Private student loans offer little protection when the going gets tough


WASHINGTON, DC – As our higher education system is in turmoil, there is concern that more students will take on private loans and struggle to repay them.

Private student loan debt is growing at a faster rate than federal student loan debt, according to an April report from the Student Borrower Protection Center. Since 2012, the volume of new private student loan arrangements has increased every year, but the volume of new federal student loan arrangements has declined during this period.

“This is in large part linked to the high cost of higher education in America,” said Seth Frotman, executive director of the Center. “We’re just forcing more and more people to take not only more credit and debt, but riskier credit and debt to try to keep pace.”

At the end of 2019, there were $ 128 billion in private student loans, which was more than the total debt for overdue payday loans and medical debts. The total federal and private student debt is about $ 1.6 trillion.

And while the coronavirus pandemic has reduced a student’s income and made paying off private loans nearly impossible, there is no federal help. In contrast, for student loans held by the federal government, borrowers do not have to pay by September 30 and interest is zero until that date.

“The private student loan market is the wild west of consumer credit in terms of lack of protection, lack of accountability, lack of oversight.”

Seth Frotman, Executive Director, Student Borrower Protection Center

In the 2018-19 school year, about 12% of student loans were non-federal, according to a College Board report.

Private student loans can have interest rates of up to 14%, and because they are private, there is little to no government oversight of the industry. This lack of government regulation can put vulnerable borrowers at risk.

“There really is no reason for the school to even know, in many cases, that a student is taking a [private] student loan, ”said Andrew Gillen, senior policy analyst at the Center for Innovation in Education at the Texas Public Policy Foundation. “People can kind of go out and get a student loan without telling the government or their school.”

When colleges don’t know how students pay for their education, institutions can’t fully advise them on how to borrow wisely. And for students of color, private student loans can be a much longer financial burden than expected.

Related: Some experts have a new idea to help students pay for their college education: no more federal loans

According to the Student Borrower Protection Center report, black students are half as likely as whites to use a private student loan for their studies, but those who do are four times more likely than their white peers to face financial hardship. repayment difficulties. The economic hardships mean that nearly 25% of borrowers in the lowest income bracket do not repay their loans on time, according to the report.

With more families and students out of work, it’s possible that more students will need loans – federal and private – to complete their education.

If students or their parents are made redundant and paying tuition becomes a burden, they will be entitled to more federal help, Gillen said.

“They will have to borrow less private student loans because they will be borrowing essentially more at the federal level,” he said. But there are limits to federal borrowing, and that’s where private lending comes in.

“If they were already going to maximize their federal borrowing, we might see an offsetting trend where they then resort to those private student loans,” he said.

“We’re just forcing more and more people to take not only more credit and debt, but riskier credit and debt to try to keep pace.”

Seth Frotman, Executive Director, Student Borrower Protection Center

Frotman believes there will be an increase in private student loans, based on what happened during the last financial crisis.

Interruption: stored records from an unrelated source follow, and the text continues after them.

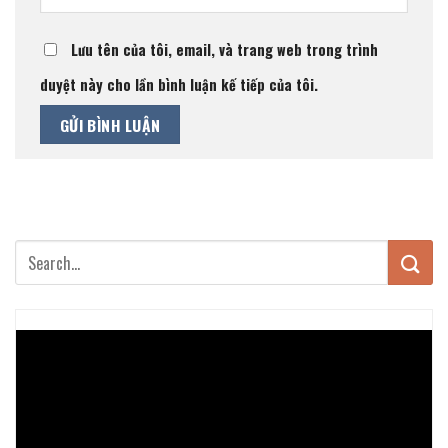
Lưu tên của tôi, email, và trang web trong trình
duyệt này cho lần bình luận kế tiếp của tôi.
Trình
chơi
Video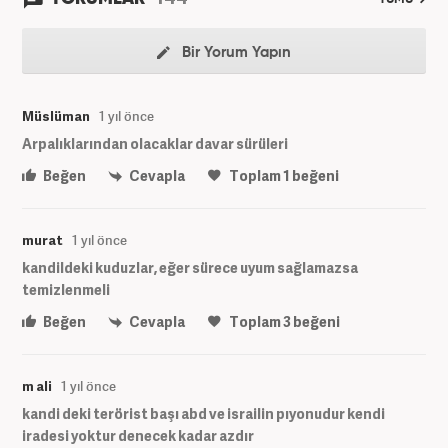
Bir Yorum Yapın
Müslüman
1 yıl önce
Arpalıklarından olacaklar davar sürüleri
Beğen
Cevapla
Toplam
1
beğeni
murat
1 yıl önce
kandildeki kuduzlar, eğer sürece uyum sağlamazsa
temizlenmeli
Beğen
Cevapla
Toplam
3
beğeni
m ali
1 yıl önce
kandi deki terörist başı abd ve israilin pıyonudur kendi
iradesi yoktur denecek kadar azdır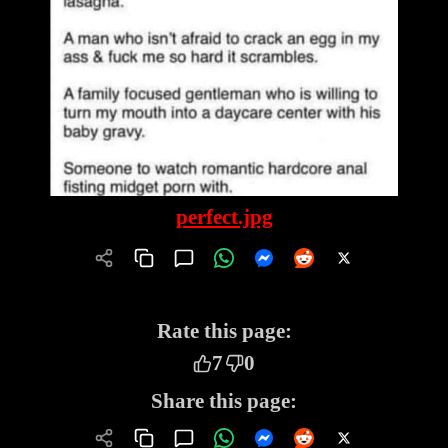
perfect.jpg
Rate this page:
7
0
Share this page: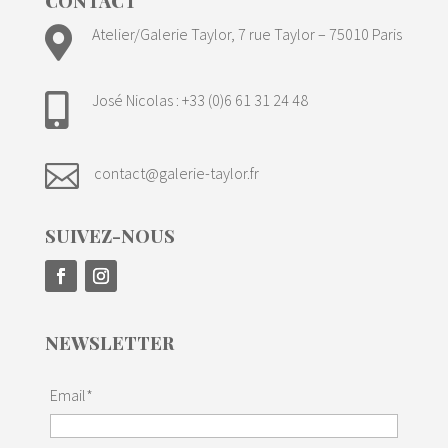
CONTACT

Atelier/Galerie Taylor, 7 rue Taylor – 75010 Paris
José Nicolas : +33 (0)6 61 31 24 48


contact@galerie-taylor.fr
SUIVEZ-NOUS
NEWSLETTER
Email*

“What you saw in the last crisis is that more and more the obligation of higher education has been put on the backs of families, because states have really cut back on their investments in higher education. “, did he declare. “Families have lost savings, the value of their homes and the ability to participate. And you’ve really seen this huge growth in student debt going on. “

There are many unknowns in the private student loan market, in part because many lenders – such as small banks and private non-bank lenders – do not have to adhere to the same public reporting standards that are required for them. federal loans. But what we do know is that for borrowers unable to pay their bills, there is no federal safety net.

“The private student loan market is the wild west of consumer credit in terms of lack of protection, lack of accountability, lack of oversight,” Frotman said.